Pharmacokinetics of Linezolid in Children With Cystic Fibrosis

The University of Texas System (UT)

Status and phase

Completed

Phase 2

Conditions

Cystic Fibrosis

Treatments

Drug: Linezolid

Study type

Interventional

Funder types

Other

Identifiers

NCT00625703

IRB File # 112007-010

Details and patient eligibility

About

To determine the pharmacokinetic profile of IV (intravenous) and PO (oral) formulations of linezolid among children with cystic fibrosis and establish a dose regimen that will be safe and effective.

Full description

Patients with cystic fibrosis who have pulmonary exacerbations associated with the isolation of Methicillin-resistant Staphylococcus aureus (MRSA) in their sputum will be identified by their primary physicians and by laboratory record review. If they meet the inclusion criteria, they will be invited to participate in the study. The primary outcome variables include pharmacokinetic and pharmacodynamic indices. The study end points include completion of the sputum and blood sampling for pharmacokinetic studies of both intravenous and oral formulations of linezolid and collection of microbiologic specimen (sputum and anterior nares cultures) one month after discharge.
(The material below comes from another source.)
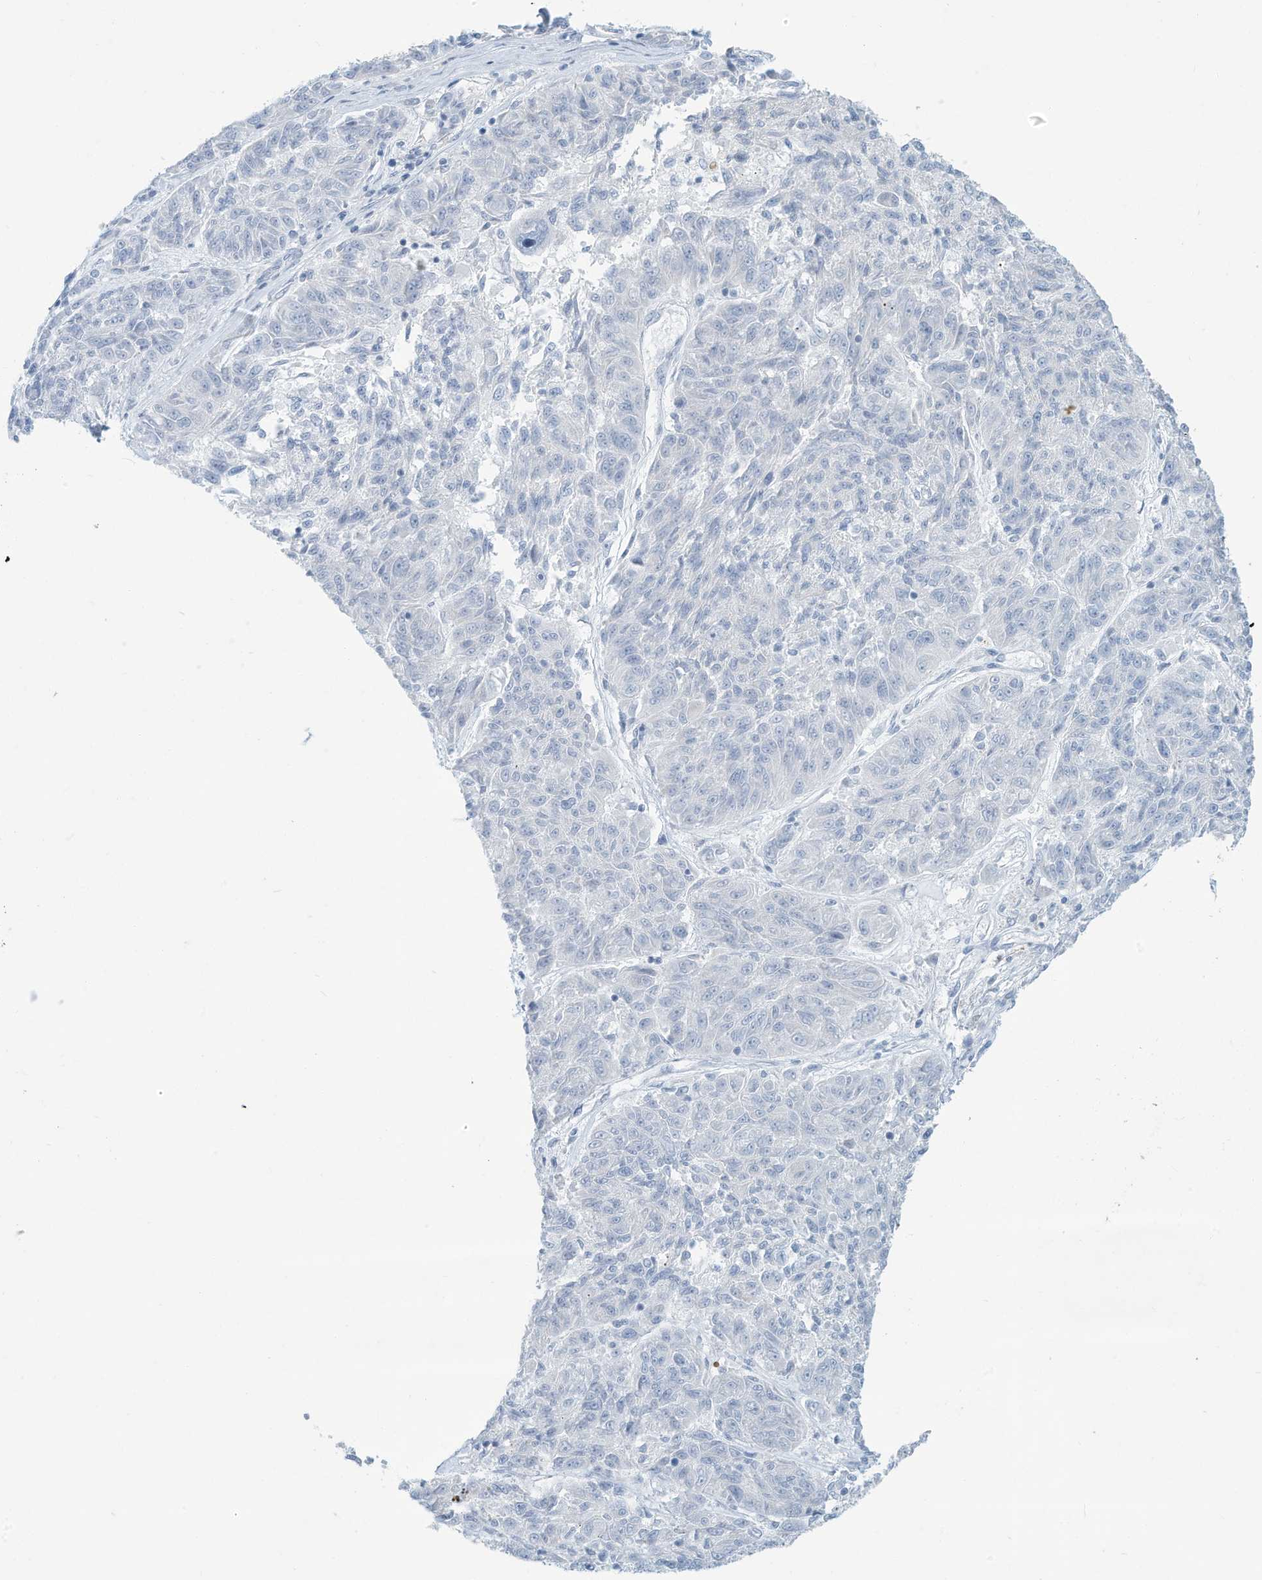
{"staining": {"intensity": "negative", "quantity": "none", "location": "none"}, "tissue": "melanoma", "cell_type": "Tumor cells", "image_type": "cancer", "snomed": [{"axis": "morphology", "description": "Malignant melanoma, NOS"}, {"axis": "topography", "description": "Skin"}], "caption": "A histopathology image of human malignant melanoma is negative for staining in tumor cells.", "gene": "ERI2", "patient": {"sex": "male", "age": 53}}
Additionally, pharmacokinetic data will be analyzed for effects of age and cystic fibrosis transmembrane conductance regulator (CFTR) mutation on clearance of linezolid and for relationship between levels of linezolid achieved in sputum and blood and clinical outcome

Enrollment

45 patients

Sex

All

Ages

Under 18 years old

Volunteers

No Healthy Volunteers

Inclusion criteria

Subjects < 18 years of age inclusive, with a confirmed diagnosis of cystic fibrosis being admitted to the hospital for acute pulmonary exacerbation with MRSA isolated from sputum culture.
Female subject of childbearing potential must have a negative pregnancy test prior to the first dose of study drug, and if sexually active agrees to use an acceptable method of birth control per investigator judgment for the duration of the study.
Subjects who are receiving medications with serotonergic (such as certain types of antidepressants) and adrenergic activity that can not be discontinued based on clinical judgment of the primary physician may be enrolled. These subjects will be monitored closely for serotonin- and sympathomimetic-associated toxicity.
Subject (when able) and subject's parent /legal guardian agree to comply with the study requirements.
Subject has sufficient venous access to permit administration of the study medication, collection of pharmacokinetic samples and monitoring of safety variables.
Duration of linezolid therapy is expected to exceed 7 days.
English and Spanish-speaking subjects.

Exclusion criteria

Subjects with clinical or laboratory evidence of severe hepatic (Child-Pugh class C) disease
Subjects with severe renal impairment (estimated creatinine clearance <30 mL/min)
Subjects with a history of allergy to linezolid.
Pregnant and breastfeeding subjects.